Só o ronco surdo das ruas, a radicalização da democracia e de seus procedimentos será capaz de realizar o projeto moderno da garantia de uma vida boa e decente para a maioria. Reformas que regenerem a supremacia dos procedimentos políticos e administrativos constituídos à sombra do Estado moderno.

O Estado territorial, centralmente administrado, foi uma força estabilizadora no processo de desenvolvimento capitalista. "Esta formação", diz Habermas, "assegurou o quadro necessário para que o sistema capitalista se desenvolvesse à escala mundial. O Estado Nacional constitui a infra-estrutura necessária para a administração juridicamente disciplinada, garantindo ao mesmo tempo o espaço negativo de liberdade para a ação coletiva e individual... Estado Nacional e democracia nascem como criaturas gêmeas da Revolução Francesa."

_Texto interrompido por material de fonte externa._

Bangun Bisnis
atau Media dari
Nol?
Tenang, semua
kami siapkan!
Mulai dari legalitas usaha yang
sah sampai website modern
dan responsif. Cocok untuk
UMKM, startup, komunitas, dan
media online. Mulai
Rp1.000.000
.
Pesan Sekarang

O que está em jogo é o conflito entre os dois processos de universalização que se propagam desde o Iluminismo: a busca da igualdade entre os homens e os povos e a criação e acumulação da riqueza através da expansão mercantil.

Encerro com a utopia reformista radical de John Maynard Keynes, inscrita no pórtico da morada que o homem do século XX pretendeu construir:

"Estou à espera, em dias não muito remotos, da maior mudança que já ocorreu no âmbito material da vida, para os seres humanos no seu conjunto. Vejo-nos livres para voltar a alguns dos mais seguros e tradicionais princípios da religião e da virtude tradicional – de que a avareza é um vício, a usura uma contravenção, o amor ao dinheiro algo detestável... Valorizemos novamente os fins acima dos meios e preferiremos o bem ao útil. Honraremos os que nos ensinam a passar virtuosamente e bem a hora e o dia, as pessoas agradáveis capazes de ter um prazer direto nas coisas, os lírios do campo que não mourejam nem fiam."

(John Maynard Keynes – As Possibilidades Econômicas de Nossos Netos – 1930)

Por Luiz Gonzaga Belluzzo

Professor titular do Instituto de Economia da Unicamp

Texto baseado no discurso em que o autor recebeu o Prêmio Juca Pato – Intelec-tual do Ano de 2005, da União Brasileira dos Escritores.